(Stored data)
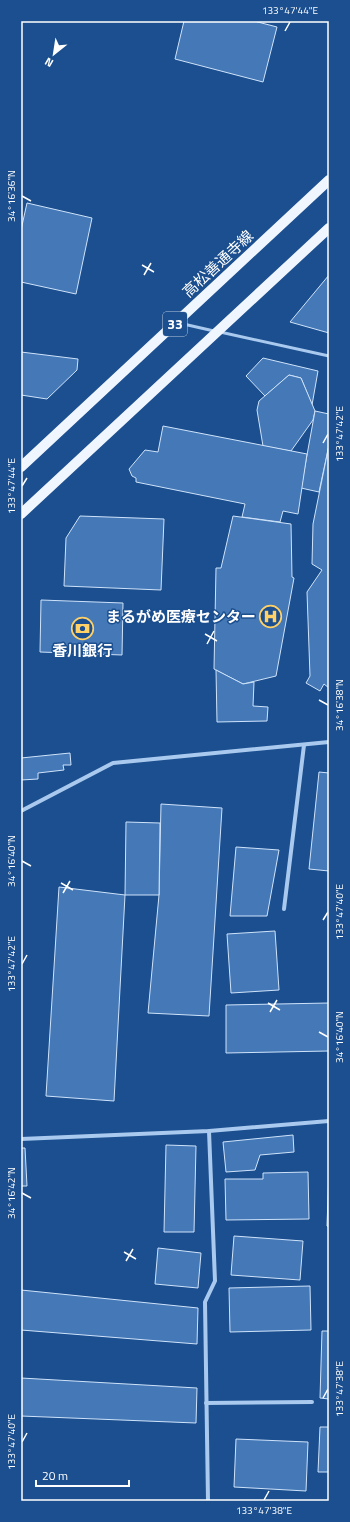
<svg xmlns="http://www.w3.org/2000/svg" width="350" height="1522" font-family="'Titillium Web','Noto Sans JP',sans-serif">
	<rect width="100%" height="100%" fill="#1b4f8f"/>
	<g fill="#4478b7" stroke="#cfe3fa">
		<polygon points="184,21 254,21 277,27 263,82 175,59"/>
		<polygon points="27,203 92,218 76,294 21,282 21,230"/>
		<polygon points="329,275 329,333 290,322"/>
		<polygon points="21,352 78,359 77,370 47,399 21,395"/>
		<polygon points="263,358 318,371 312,405 301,378 289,375 265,396 246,376"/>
		<polygon points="289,375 301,378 315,411 313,420 291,451 263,446 257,410 259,401"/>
		<polygon points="315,411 329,414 329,445 319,492 301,488"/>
		<polygon points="163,426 307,454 298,514 283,511 280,522 242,517 245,504 136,482 136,478 132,476 129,469 145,450 158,452"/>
		<polygon points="329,445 329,688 324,684 320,691 306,683 310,676 307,592 322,570 312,564 313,524"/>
		<polygon points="80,516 164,519 161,590 64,586 66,538"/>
		<polygon points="233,516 291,524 292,577 294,578 276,676 243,684 214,669 216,568 221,568"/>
		<polygon points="41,600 123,603 122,655 40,652"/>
		<polygon points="216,670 243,684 254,682 253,706 268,707 267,721 217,722"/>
		<polygon points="70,753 71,765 63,765 64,770 38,773 38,779 21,780 21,758"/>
		<polygon points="319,772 329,773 329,871 309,869"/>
		<polygon points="161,804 222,808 209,1016 148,1013 159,895"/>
		<polygon points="126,822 160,823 159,895 125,895"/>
		<polygon points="236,847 279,850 267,916 230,916"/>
		<polygon points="59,887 125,895 114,1101 46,1096"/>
		<polygon points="275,931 279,990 231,993 227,934"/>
		<polygon points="329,1003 329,1051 226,1053 226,1005"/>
		<polygon points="293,1135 294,1152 260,1155 255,1170 226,1172 223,1142"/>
		<polygon points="166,1145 196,1146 194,1232 164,1232"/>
		<polygon points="21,1148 25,1148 27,1186 21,1186"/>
		<polygon points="329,1170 329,1227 327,1226"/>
		<polygon points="308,1172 309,1219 226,1220 225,1179 263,1179 263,1173"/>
		<polygon points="234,1236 303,1241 300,1280 231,1275"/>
		<polygon points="158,1248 201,1253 198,1288 155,1284"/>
		<polygon points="310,1286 311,1330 230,1332 229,1288"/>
		<polygon points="21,1290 198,1308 197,1344 21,1330"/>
		<polygon points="322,1331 329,1331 329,1399 320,1398"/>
		<polygon points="21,1378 197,1388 196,1423 21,1416"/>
		<polygon points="320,1427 329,1427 329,1472 318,1472"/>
		<polygon points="236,1439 308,1442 306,1491 234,1487"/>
	</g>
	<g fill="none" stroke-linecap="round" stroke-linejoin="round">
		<g stroke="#a9c9ee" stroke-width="3">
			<polyline points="179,323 214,331"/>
			<polyline points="220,332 329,356"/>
		</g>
		<g stroke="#a9c9ee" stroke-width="4">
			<polyline points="21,811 113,763 329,742"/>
			<polyline points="284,909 304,745"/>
			<polyline points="21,1139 209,1131 329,1121"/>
			<polyline points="206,1403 312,1402"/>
			<polyline points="208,1501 205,1302 215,1281 209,1131"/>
		</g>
		<g stroke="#f0f6ff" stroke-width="10">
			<polyline points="21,467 329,180"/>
			<polyline points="21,514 329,228"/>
		</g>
	</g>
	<path fill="none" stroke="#fff" stroke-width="1.5" d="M 285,31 L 290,22M 22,196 L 31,201M 142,265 L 154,272M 144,275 L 151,263M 323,443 L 328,434M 22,486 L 27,478M 205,634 L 217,641M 207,644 L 214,631M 319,700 L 328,705M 22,861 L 31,866M 61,883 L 73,890M 63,893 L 70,881M 323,920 L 328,912M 22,964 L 27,955M 268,1003 L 280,1010M 270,1012 L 277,1000M 319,1032 L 328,1037M 22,1193 L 31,1198M 124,1252 L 136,1259M 126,1261 L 133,1249M 323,1398 L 328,1389M 22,1442 L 27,1433M 264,1500 L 269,1491"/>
	<defs>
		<symbol id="hospital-ring" viewBox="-11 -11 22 22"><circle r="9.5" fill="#1b4f8f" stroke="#ffd166" stroke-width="1.5"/><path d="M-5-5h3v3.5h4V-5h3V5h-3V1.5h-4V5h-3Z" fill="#ffd166"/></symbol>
		<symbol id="bank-ring" viewBox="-11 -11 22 22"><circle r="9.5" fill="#1b4f8f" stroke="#ffd166" stroke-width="1.5"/><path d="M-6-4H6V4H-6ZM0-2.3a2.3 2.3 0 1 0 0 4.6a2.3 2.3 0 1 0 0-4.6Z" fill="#ffd166"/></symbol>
	</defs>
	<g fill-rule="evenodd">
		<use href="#hospital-ring" x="258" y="604" width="25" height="25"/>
		<use href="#bank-ring" x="70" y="616" width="25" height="25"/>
	</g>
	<g text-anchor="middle" stroke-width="3" stroke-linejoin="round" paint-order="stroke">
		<rect fill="#1b4f8f" stroke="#bbcadd" stroke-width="1" x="163" y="312" width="24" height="24" rx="3"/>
		<g font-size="14" font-weight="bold" fill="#fff">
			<text x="175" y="329">33</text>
		</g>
		<g font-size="15" fill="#fff" stroke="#1b4f8f">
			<text transform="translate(218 264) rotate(-43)" y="5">高松善通寺線</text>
		</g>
		<g font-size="15" font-weight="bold" fill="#fff" stroke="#1b4f8f" text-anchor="end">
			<text x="256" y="622">まるがめ医療センター</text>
			<text x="82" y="656" text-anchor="middle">香川銀行</text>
		</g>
	</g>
	<rect width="350" height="1522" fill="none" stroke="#1b4f8f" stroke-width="44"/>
	<g transform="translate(54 54) rotate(210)" stroke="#1b4f8f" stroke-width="3" paint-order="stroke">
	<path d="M0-3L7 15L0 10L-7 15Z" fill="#ffffff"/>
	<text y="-6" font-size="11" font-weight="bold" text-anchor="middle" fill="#ffffff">N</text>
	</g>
	<path d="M36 1480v6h93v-6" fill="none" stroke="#ffffff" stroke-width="2"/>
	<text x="42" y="1480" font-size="12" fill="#ffffff" stroke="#1b4f8f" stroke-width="3" paint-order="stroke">20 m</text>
	<rect x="22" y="22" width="306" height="1478" fill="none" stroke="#fff" stroke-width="1.5"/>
	<g font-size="10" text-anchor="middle" fill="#fff">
		<text x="290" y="14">133°47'44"E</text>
		<text transform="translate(11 196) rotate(-90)" y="4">34°16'36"N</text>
		<text transform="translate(339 434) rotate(-90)" y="4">133°47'42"E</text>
		<text transform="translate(11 486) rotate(-90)" y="4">133°47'44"E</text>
		<text transform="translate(339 705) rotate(-90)" y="4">34°16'38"N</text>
		<text transform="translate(11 861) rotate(-90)" y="4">34°16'40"N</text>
		<text transform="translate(339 912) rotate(-90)" y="4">133°47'40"E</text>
		<text transform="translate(11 964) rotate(-90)" y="4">133°47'42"E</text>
		<text transform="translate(339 1037) rotate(-90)" y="4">34°16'40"N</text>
		<text transform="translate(11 1193) rotate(-90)" y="4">34°16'42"N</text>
		<text transform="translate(339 1389) rotate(-90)" y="4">133°47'38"E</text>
		<text transform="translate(11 1442) rotate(-90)" y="4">133°47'40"E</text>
		<text x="264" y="1514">133°47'38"E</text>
	</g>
</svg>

PROMPT –
An exact copy of all the entries is required, and it must contain no pictures.

RESULT BELOW –
<svg xmlns="http://www.w3.org/2000/svg" width="350" height="1522" font-family="'Titillium Web','Noto Sans JP',sans-serif">
	<rect width="100%" height="100%" fill="#1b4f8f"/>
	<g fill="#4478b7" stroke="#cfe3fa">
		<polygon points="184,21 254,21 277,27 263,82 175,59"/>
		<polygon points="27,203 92,218 76,294 21,282 21,230"/>
		<polygon points="329,275 329,333 290,322"/>
		<polygon points="21,352 78,359 77,370 47,399 21,395"/>
		<polygon points="263,358 318,371 312,405 301,378 289,375 265,396 246,376"/>
		<polygon points="289,375 301,378 315,411 313,420 291,451 263,446 257,410 259,401"/>
		<polygon points="315,411 329,414 329,445 319,492 301,488"/>
		<polygon points="163,426 307,454 298,514 283,511 280,522 242,517 245,504 136,482 136,478 132,476 129,469 145,450 158,452"/>
		<polygon points="329,445 329,688 324,684 320,691 306,683 310,676 307,592 322,570 312,564 313,524"/>
		<polygon points="80,516 164,519 161,590 64,586 66,538"/>
		<polygon points="233,516 291,524 292,577 294,578 276,676 243,684 214,669 216,568 221,568"/>
		<polygon points="41,600 123,603 122,655 40,652"/>
		<polygon points="216,670 243,684 254,682 253,706 268,707 267,721 217,722"/>
		<polygon points="70,753 71,765 63,765 64,770 38,773 38,779 21,780 21,758"/>
		<polygon points="319,772 329,773 329,871 309,869"/>
		<polygon points="161,804 222,808 209,1016 148,1013 159,895"/>
		<polygon points="126,822 160,823 159,895 125,895"/>
		<polygon points="236,847 279,850 267,916 230,916"/>
		<polygon points="59,887 125,895 114,1101 46,1096"/>
		<polygon points="275,931 279,990 231,993 227,934"/>
		<polygon points="329,1003 329,1051 226,1053 226,1005"/>
		<polygon points="293,1135 294,1152 260,1155 255,1170 226,1172 223,1142"/>
		<polygon points="166,1145 196,1146 194,1232 164,1232"/>
		<polygon points="21,1148 25,1148 27,1186 21,1186"/>
		<polygon points="329,1170 329,1227 327,1226"/>
		<polygon points="308,1172 309,1219 226,1220 225,1179 263,1179 263,1173"/>
		<polygon points="234,1236 303,1241 300,1280 231,1275"/>
		<polygon points="158,1248 201,1253 198,1288 155,1284"/>
		<polygon points="310,1286 311,1330 230,1332 229,1288"/>
		<polygon points="21,1290 198,1308 197,1344 21,1330"/>
		<polygon points="322,1331 329,1331 329,1399 320,1398"/>
		<polygon points="21,1378 197,1388 196,1423 21,1416"/>
		<polygon points="320,1427 329,1427 329,1472 318,1472"/>
		<polygon points="236,1439 308,1442 306,1491 234,1487"/>
	</g>
	<g fill="none" stroke-linecap="round" stroke-linejoin="round">
		<g stroke="#a9c9ee" stroke-width="3">
			<polyline points="179,323 214,331"/>
			<polyline points="220,332 329,356"/>
		</g>
		<g stroke="#a9c9ee" stroke-width="4">
			<polyline points="21,811 113,763 329,742"/>
			<polyline points="284,909 304,745"/>
			<polyline points="21,1139 209,1131 329,1121"/>
			<polyline points="206,1403 312,1402"/>
			<polyline points="208,1501 205,1302 215,1281 209,1131"/>
		</g>
		<g stroke="#f0f6ff" stroke-width="10">
			<polyline points="21,467 329,180"/>
			<polyline points="21,514 329,228"/>
		</g>
	</g>
	<path fill="none" stroke="#fff" stroke-width="1.5" d="M 285,31 L 290,22M 22,196 L 31,201M 142,265 L 154,272M 144,275 L 151,263M 323,443 L 328,434M 22,486 L 27,478M 205,634 L 217,641M 207,644 L 214,631M 319,700 L 328,705M 22,861 L 31,866M 61,883 L 73,890M 63,893 L 70,881M 323,920 L 328,912M 22,964 L 27,955M 268,1003 L 280,1010M 270,1012 L 277,1000M 319,1032 L 328,1037M 22,1193 L 31,1198M 124,1252 L 136,1259M 126,1261 L 133,1249M 323,1398 L 328,1389M 22,1442 L 27,1433M 264,1500 L 269,1491"/>
	<defs>
		<symbol id="hospital-ring" viewBox="-11 -11 22 22"><circle r="9.5" fill="#1b4f8f" stroke="#ffd166" stroke-width="1.5"/><path d="M-5-5h3v3.5h4V-5h3V5h-3V1.5h-4V5h-3Z" fill="#ffd166"/></symbol>
		<symbol id="bank-ring" viewBox="-11 -11 22 22"><circle r="9.5" fill="#1b4f8f" stroke="#ffd166" stroke-width="1.5"/><path d="M-6-4H6V4H-6ZM0-2.3a2.3 2.3 0 1 0 0 4.6a2.3 2.3 0 1 0 0-4.6Z" fill="#ffd166"/></symbol>
	</defs>
	<g fill-rule="evenodd">
		<use href="#hospital-ring" x="258" y="604" width="25" height="25"/>
		<use href="#bank-ring" x="70" y="616" width="25" height="25"/>
	</g>
	<g text-anchor="middle" stroke-width="3" stroke-linejoin="round" paint-order="stroke">
		<rect fill="#1b4f8f" stroke="#bbcadd" stroke-width="1" x="163" y="312" width="24" height="24" rx="3"/>
		<g font-size="14" font-weight="bold" fill="#fff">
			<text x="175" y="329">33</text>
		</g>
		<g font-size="15" fill="#fff" stroke="#1b4f8f">
			<text transform="translate(218 264) rotate(-43)" y="5">高松善通寺線</text>
		</g>
		<g font-size="15" font-weight="bold" fill="#fff" stroke="#1b4f8f" text-anchor="end">
			<text x="256" y="622">まるがめ医療センター</text>
			<text x="82" y="656" text-anchor="middle">香川銀行</text>
		</g>
	</g>
	<rect width="350" height="1522" fill="none" stroke="#1b4f8f" stroke-width="44"/>
	<g transform="translate(54 54) rotate(210)" stroke="#1b4f8f" stroke-width="3" paint-order="stroke">
	<path d="M0-3L7 15L0 10L-7 15Z" fill="#ffffff"/>
	<text y="-6" font-size="11" font-weight="bold" text-anchor="middle" fill="#ffffff">N</text>
	</g>
	<path d="M36 1480v6h93v-6" fill="none" stroke="#ffffff" stroke-width="2"/>
	<text x="42" y="1480" font-size="12" fill="#ffffff" stroke="#1b4f8f" stroke-width="3" paint-order="stroke">20 m</text>
	<rect x="22" y="22" width="306" height="1478" fill="none" stroke="#fff" stroke-width="1.5"/>
	<g font-size="10" text-anchor="middle" fill="#fff">
		<text x="290" y="14">133°47'44"E</text>
		<text transform="translate(11 196) rotate(-90)" y="4">34°16'36"N</text>
		<text transform="translate(339 434) rotate(-90)" y="4">133°47'42"E</text>
		<text transform="translate(11 486) rotate(-90)" y="4">133°47'44"E</text>
		<text transform="translate(339 705) rotate(-90)" y="4">34°16'38"N</text>
		<text transform="translate(11 861) rotate(-90)" y="4">34°16'40"N</text>
		<text transform="translate(339 912) rotate(-90)" y="4">133°47'40"E</text>
		<text transform="translate(11 964) rotate(-90)" y="4">133°47'42"E</text>
		<text transform="translate(339 1037) rotate(-90)" y="4">34°16'40"N</text>
		<text transform="translate(11 1193) rotate(-90)" y="4">34°16'42"N</text>
		<text transform="translate(339 1389) rotate(-90)" y="4">133°47'38"E</text>
		<text transform="translate(11 1442) rotate(-90)" y="4">133°47'40"E</text>
		<text x="264" y="1514">133°47'38"E</text>
	</g>
</svg>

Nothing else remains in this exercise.